- Founded: 1944
- Ideology: Communism
- Political position: Left-wing

= Nicaraguan Socialist Party =

PSN election poster

The Nicaraguan Socialist Party (Partido Socialista Nicaragüense) is a political party in Nicaragua. Founded in July 1944 by Dr. Mario Flores Ortiz. PSN operated as the official communist party in the country. At the time of its foundation, PSN supported the regime of Anastasio Somoza García. PSN considered that Somoza (nominally a liberal) was an anti-fascist ally.

== History ==
In the mid-1960s the U.S. State Department estimated the party membership to be approximately 250. After the surge of the FSLN (which had its origins in PSN), PSN was gradually side-lined.

In 1967 a group of radicals who opted for armed struggle were expelled.

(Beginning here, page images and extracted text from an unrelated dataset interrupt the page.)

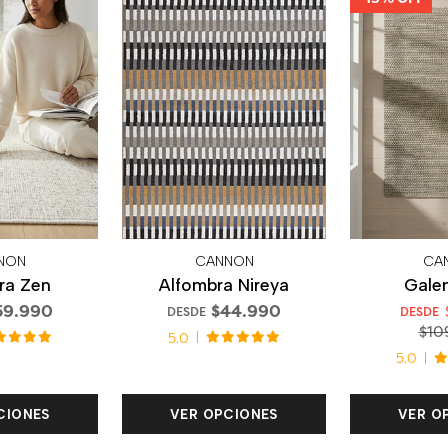
NON
CANNON
CA
ra Zen
Alfombra Nireya
Galen
59.990
$44.990
DESDE
DESDE
$10
5.0
5.0
CIONES
VER OPCIONES
VER O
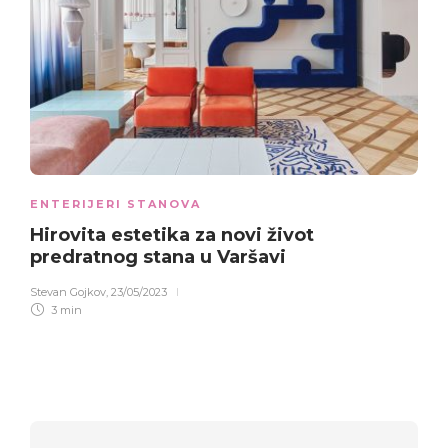
ENTERIJERI STANOVA
Hirovita estetika
za novi život
predratnog stana u Varšavi
Stevan Gojkov
,
23/05/2023
3 min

They formed the Socialist Workers Party.

In 1974 PSN joined UDEL.

From 1976 onwards there was a PSN breakaway group, called the Nicaraguan Socialist Party (de los Sánchez).

Towards the end of the Somoza regime, the PSN established the Organización Militar del Pueblo (Military Organization of the People). The OMP conducted a few attacks against the regime.

In 1990 PSN joined hands with right-wing forces in the National Opposition Union to topple the Sandinista government. PSN still exists, but is no longer a communist party per se.

PSN publishes El Popular.

For the 2006 Nicaraguan general election, it joined with the Sandinista Renovation Movement.